KARACHI: As Pakistan’s federal government plans another mini-budget to counter its fiscal deficit, financial experts expect a further cut in the provinces’ share from the federal resources’ divisible pool once the structural measures are in place.
Last month, Finance Minister Asad Umar had hinted at the possibility of another mini-budget being presented in parliament, in January 2019, reasoning that the “fiscal deficit at the current level was not sustainable.”
He had told members of the Senate’s Standing Committee on Finance and Revenue that a proposal to increase taxes and tariffs was in place but that no final decision had been taken yet.
Fitch Solutions, in a report released on Monday, projected Pakistan’s budget deficit was six percent in the current financial year FY 19, compared to 5.8 percent in the last fiscal year FY18.

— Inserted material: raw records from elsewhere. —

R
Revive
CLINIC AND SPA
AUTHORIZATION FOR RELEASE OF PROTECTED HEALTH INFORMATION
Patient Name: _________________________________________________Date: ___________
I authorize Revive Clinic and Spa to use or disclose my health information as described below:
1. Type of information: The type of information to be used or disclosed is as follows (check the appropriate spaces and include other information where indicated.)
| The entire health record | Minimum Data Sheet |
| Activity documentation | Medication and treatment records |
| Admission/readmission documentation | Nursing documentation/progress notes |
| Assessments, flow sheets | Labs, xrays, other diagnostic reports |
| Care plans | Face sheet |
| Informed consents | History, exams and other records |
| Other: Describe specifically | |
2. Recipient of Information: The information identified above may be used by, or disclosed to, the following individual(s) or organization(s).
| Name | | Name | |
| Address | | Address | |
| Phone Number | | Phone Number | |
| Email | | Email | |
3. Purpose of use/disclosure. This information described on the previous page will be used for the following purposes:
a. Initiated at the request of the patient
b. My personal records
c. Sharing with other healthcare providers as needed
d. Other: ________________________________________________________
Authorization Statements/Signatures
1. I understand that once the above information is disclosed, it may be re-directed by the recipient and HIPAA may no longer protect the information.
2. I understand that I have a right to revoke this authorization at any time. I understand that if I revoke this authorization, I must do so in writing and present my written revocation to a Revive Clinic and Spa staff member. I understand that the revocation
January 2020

“The mini-budget is necessitated as revenue collection growth is just 3.5 percent which is far below the nominal growth in the GDP and taking into account the inflation rate. This means that if additional measures are not taken, the government will not be in a position to curtail the fiscal deficit to 4.5 percent of the GDP, which is the revised target for FY2018-19. It would lead to more borrowing and enhanced debt servicing,” Dr Ikram ul Haq, an expert on economic and taxation matters, told Arab News.
The federal government is expected to introduce structural changes in addition to measures to enhance revenue collection. “They are expected to alter the structure so that the revenue share of provinces from federal could be reduced because the payment to provinces is one of the reasons for the fiscal deficit of the federal government,” Muzzamil Aslam, a senior economist, said.
He added: “The government is expected to change federal levy structure because the levy is not sharable while sales taxes are shared with provinces. You have seen in case of petroleum price announced for January 2019 they have increased PDL (Petroleum Development Levy)”.
“Restoration of tax on prepaid phone cards and enhanced duty on luxury imports may be one of the other actions,” he said.
Aslam also believes that the government may come up with a changed formula for oil prices’ mechanism in the mini-budget.
The federal government is also pushing the country’s exports and discoursing imports. “Government may take measures to fix the problems which the country’s exports are facing including tariff, duties and rebate issues. Import of raw material for exportable goods may be duty-free,” Dr. Abid Qaiyum Suleri, member of the EAC told Arab News adding that “there would be a positive change”.
The government is taking steps which are contrary to its pre-election promises including borrowing to finance the fiscal deficit which has increased by 10 percent since June 2018. “The government inherited a vulnerable economy that was living from loan-to-loan. They may have talked about breaking out of this debt-trap during the campaign, but this is not possible without disrupting the day-to-day functioning of the economy. So I would not blame them for the compulsion to borrow,” Dr. Mushtaq Khan, a senior economist, told Arab News.
However, experts believe that the failure to reform the Federal Board of Revenue (FBR) has led to the deficit. “The government has failed to take administrative reforms in FBR and remove all exemptions and waivers and induce growth through lower taxes. Unless these measures are taken, the fiscal deficit will not reduce,” Dr. Ikram ul Haq, another economist, said.
“The second area is the reduction of unproductive expenses to the extent of at least of 50 percent. Instead of doing that, the government has cut the development expenditure which is lowering the GDP growth. Without growth of seven percent, we cannot increase taxes and generate more jobs,” Dr. Haq added.
Dr. Mushtaq Khan suggested that the government “should provide a vision of what it seeks to achieve”.
“I think this government has the opportunity to formulate a sound industrial and trade policy that builds upon CPEC. Only this will create jobs, upgrade Pakistan’s labor force, and generate the fiscal space needed for social spending. To make all this possible, the government must remain firm in its determination to document all economic/financial transactions despite the likely resistance,” he said.
The administration’s lack of clarity over whether or not it will approach the International Monetary Fund (IMF) for a bailout program is also fueling uncertainty which needs to be clarified. “The economy is looking for clarity, the most important being the start of the IMF stabilization program. The debate of whether or not to go to the IMF is a misinformed discussion,” Dr. Khan added.
If presented, it will be the government’s second mini-budget after Prime Minister Imran Khan assumed office in August last year. The first was presented in September.